═══ TEXTE SOURCE ═══

Traité sur les apparitions des esprits/II/50

CHAPITRE L.

Exemples de perſonnes qui s’extaſient quand
elles veulent, & qui demeurent ſans
aucun ſentiment.

JErôme Cardan dit[1] qu’il tomboit extaſié quand il vouloit : il avoue qu’il ignore ſi, comme le Prêtre Prétextat, il ne ſentiroit pas de grandes bleſſures ; mais il ne ſentoit ni la douleur de la goutte, ni les tiraillemens qu’on lui faiſoit. Il ajoute : le Prêtre de Calame entendoit la voix de ceux qui crioient autour de lui, mais comme de fort loin. Pour moi, dit Cardan, j’entends la voix, mais légerement & ſans comprendre ce que l’on dit. Et quand je veux m’extaſier, je ſens autour du cœur comme une ſéparation de l’ame du reſte de mon corps, & cela ſe communique comme par une petite porte à toute la machine, principalement par la tête & par le cervelet. Alors je n’ai point de ſentiment, ſinon que je ſuis hors de moi-même.

═══ LIGNES DE DONNÉES ═══

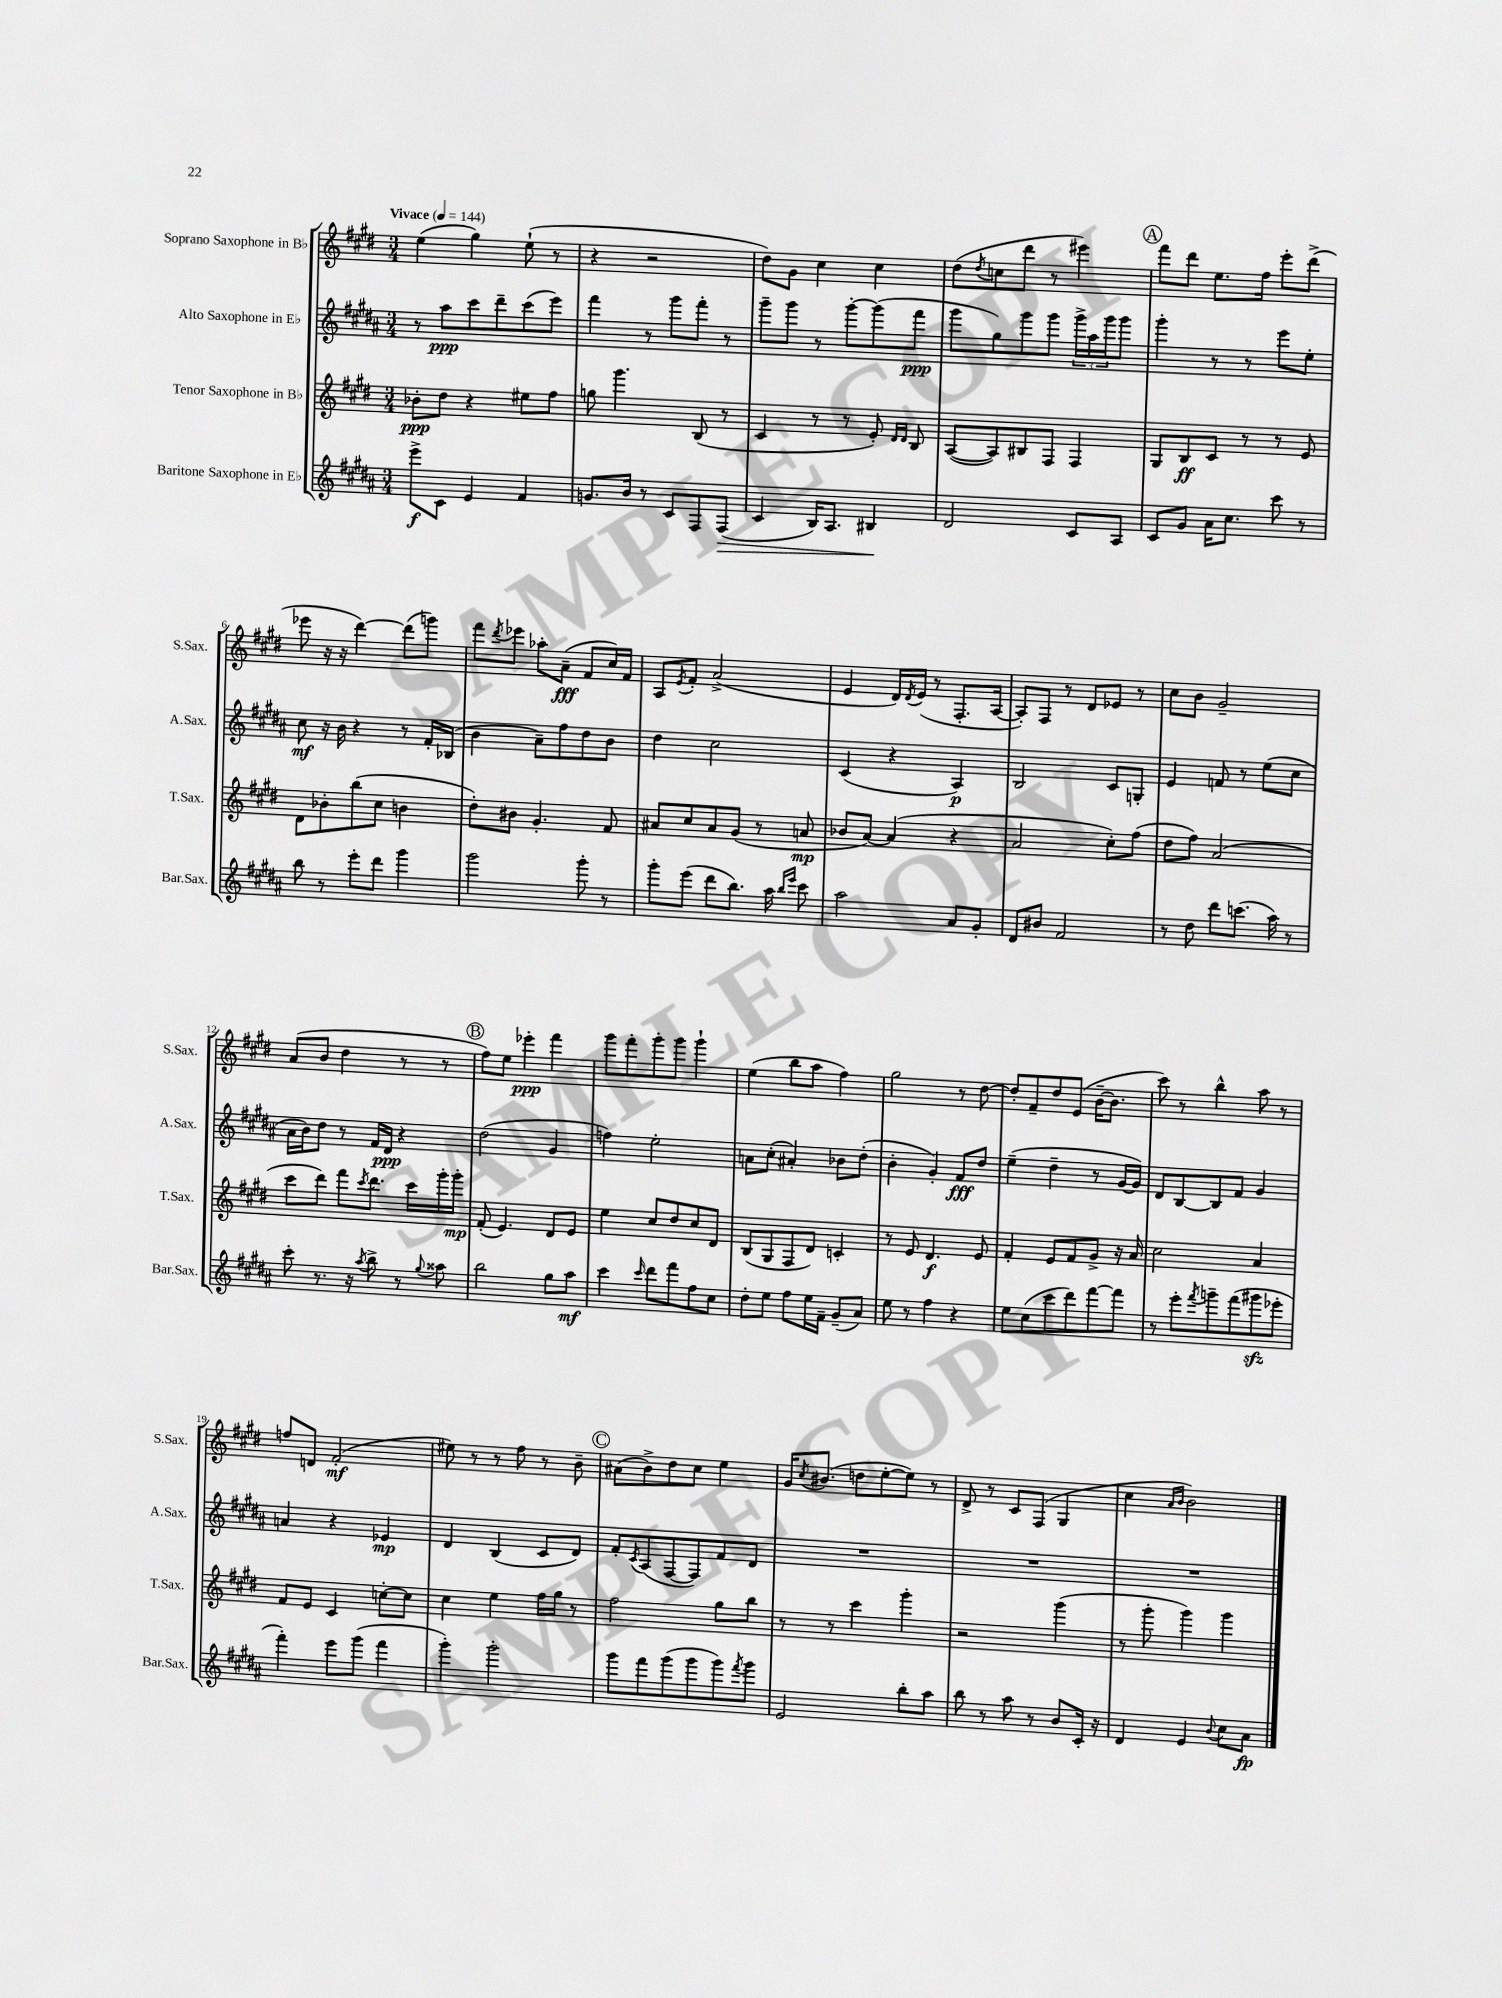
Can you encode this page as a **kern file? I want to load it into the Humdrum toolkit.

**kern	**kern	**kern	**kern
*staff4	*staff3	*staff2	*staff1
*clefG2	*clefG2	*clefG2	*clefG2
*k[f#c#g#d#a#]	*k[f#c#g#d#]	*k[f#c#g#d#a#]	*k[f#c#g#d#]
*M3/4	*M3/4	*M3/4	*M3/4
*MM144	*MM144	*MM144	*MM144
8eee^	8b-'	8r	(4ee
8c#	8dd#	8aa#	.
4e	4r	8ccc#	4gg#)
.	.	8ddd#~	.
4f#	8ee#	(8ccc#	(8ee`
.	8ff#	8eee)	8r
=	=	=	=
8.g	8gg	4fff#	4r
.	4.ggg#	.	.
16b	.	.	.
8r	.	8r	2r
8c#	.	8ggg#	.
8F#	(8B	8fff#'	.
(8F#	8r	8r	.
=	=	=	=
4c#	4c#	8ggg#~	8dd#)
.	.	8ggg#	8g#
16B)	8r	8r	4cc#
8.A#	.	.	.
.	8r	[8ggg#'	.
4B#	8e')	(8ggg#]	4cc#
.	16qqd#	.	.
.	16qqd#	.	.
.	8B	8fff#	.
=	=	=	=
2d#	([8A	8ggg#	(8dd#
.	.	.	8qdd#
.	8A])	8gg#)	8cc
.	8B#	8ggg#	8ddd#
.	8F#	8ggg#	8r
8c#	4F#	24ggg#^	4eee#)
.	.	24aa#	.
.	.	24ggg#	.
8A#	.	8ggg#	.
=	=	=	=
8c#	8G#	4ggg#'	8fff#
8g#	8B	.	8ddd#
16a#	8c#	8r	8.ee
8.cc#	.	.	.
.	8r	8r	.
.	.	.	16ff#
8ccc#	8r	8eee	8eee'
8r	8e	8ee'	(8ddd#^
=	=	=	=
8bb	8d#	8cc#	8eee-
8r	8b-'	16r	16r
.	.	16b	16r
8eee'	(8bb	4r	[4ddd#)
8ddd#	8cc#	.	.
4ggg#	4b	8r	(8ddd#]
.	.	16f#'	8ggg)
.	.	(16B-	.
=	=	=	=
2ggg#	8dd#')	4b	8fff#
.	.	.	8qddd#
.	8b#	.	8eee-
.	4.g#'	8a#~)	8aa-'
.	.	8ff#	(8a~
8ggg#'	.	8dd#	8f#
8r	8f#	8b	16cc#)
.	.	.	16f#
=	=	=	=
8ggg#'	8a#	4dd#	8A
.	.	.	8qe
(8eee	8cc#	.	8f#'
8ddd#	8a#	2cc#	(2a^
8.bb)	(8g#	.	.
.	8r	.	.
16aa#	.	.	.
16qqbb	.	.	.
16qqeee	.	.	.
8ccc#	8a	.	.
=	=	=	=
2aa#	8b-	(4c#	4e
.	[8a)	.	.
.	(4a]	4r	16d#)
.	.	.	8qd#
.	.	.	(16e
.	.	.	8r
8a#	4r	4A#)	8.F#'
8g#'	.	.	.
.	.	.	[16A
=	=	=	=
8d#	2a	2B	8A'])
8b#	.	.	8F#
2f#	.	.	8r
.	.	.	8d#
.	8cc#')	8c#	8e-
.	(8ff#	8G'	8r
=	=	=	=
8r	8dd#	4e	8cc#
8dd#	8ff#)	.	8b
8ddd#	(2a	8f	2g#~
(8.ccc	.	8r	.
.	.	(8ee	.
16aa#)	.	.	.
8r	.	8cc#	.
=	=	=	=
8ccc#'	8ccc#	16a#	(8a
.	.	16b)	.
8.r	8ddd#)	8dd#	8b
.	8fff#	8r	4dd#
16r	.	.	.
8qaa#	8qccc#	.	.
8bb^	8.ddd#	16f#	.
.	.	16d#	.
8r	.	4r	8r
.	16ccc#	.	.
8qqgg#	.	.	.
8aa##	16ggg#'	.	8r
.	16ggg#'	.	.
=	=	=	=
2bb	(8f#'	(2dd#	8ff#)
.	4.e)	.	8ee
.	.	.	4eee-'
8gg#	8d#	4g#	4fff#
8aa#	8e	.	.
=	=	=	=
4ccc#	4ee	4ff)	8ggg#
.	.	.	8fff#'
16qqccc#	.	.	.
8ddd#	8cc#	2ee'	8ggg#'
8fff#	8dd#	.	8ggg#
8ff#	8cc#	.	4ggg#`
8cc#	8d#	.	.
=	=	=	=
8dd#'	(8B	8a	(4ee
8ee	8G#	(8cc#'	.
8ff#	8F#	4a#')	8bb
16ee	8d#)	.	8aa
16f#~	.	.	.
(8g#~	4c'	8b-	4ff#)
8a#)	.	(8dd#'	.
=	=	=	=
8ee	8r	4b'	2gg#
8r	8e	.	.
4ff#	4.d#	4g#')	.
4r	.	8f#	8r
.	8e	8dd#	[8dd#
=	=	=	=
8ee	4f#'	(4ee~	8dd#']
(8cc#	.	.	8f#~
8ccc#	8e	4dd#~	8dd#
8ddd#)	8f#	.	(8e
[8fff#	8g#^	8r	[16b~
.	.	.	8.b]
8fff#]	16r	[16g#	.
.	16a	16g#])	.
=	=	=	=
8r	2cc#	8d#	8ccc#)
8eee'	.	[8B	8r
8qfff#	.	.	.
8ggg~	.	8B]	4bb^^
(8fff#	.	8f#	.
8ggg#	4a	4g#	8aa
8eee-'	.	.	8r
=	=	=	=
4fff#')	8f#	4a	8ff
.	8e	.	8d
8eee	4c#	4r	(2f#'
(8ggg#	.	.	.
4fff#	[8cc'	4e-	.
.	8cc]	.	.
=	=	=	=
4ggg#')	4cc#	4d#	8ee#)
.	.	.	8r
2ggg#'	4ee	(4B	8r
.	.	.	8ff#
.	16ff#	8c#	8r
.	16gg#	.	.
.	8r	8d#)	8b~
=	=	=	=
8ggg#	2ff#	8f#'	(8a#
.	.	8qc#	.
8fff#	.	(8A#	8b^)
(8ggg#	.	[8F#	8dd#
8ggg#	.	8F#])	8cc#
8ggg#)	8gg#	8f#	4ee
8qfff#	.	.	.
8ggg#	8bb	8d#	.
=	=	=	=
2e	8r	2.r	16g#
.	.	.	8qcc#
.	.	.	(8.b#
.	8r	.	.
.	4ccc#	.	8dd
.	.	.	[8ee'
8bb'	4ggg#'	.	8ee])
8aa#	.	.	8r
=	=	=	=
8bb	2r	2.r	8d#^
8r	.	.	8r
8aa#	.	.	8c#
8r	.	.	(8F#
8b	(4ggg#	.	4G#
16c#'	.	.	.
16r	.	.	.
=	=	=	=
4d#	8r	2.r	4cc#
.	8ggg#'	.	.
.	.	.	16qqa
.	.	.	16qqb
4e	4ggg#)	.	2b)
8qqb	.	.	.
8cc#	4ggg#	.	.
8a#	.	.	.
==	==	==	==
*-	*-	*-	*-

═══

▸ **CONSIGNE**:
Dans le chapitre sur l'extase, quelles parties du corps Cardan cite-t-il lorsqu'il décrit ce qu'il ressent en voulant s'extasier ? Énumérez-les toutes.

▸ **RÉPONSE FINALE**:
Le cœur, la tête et le cervelet.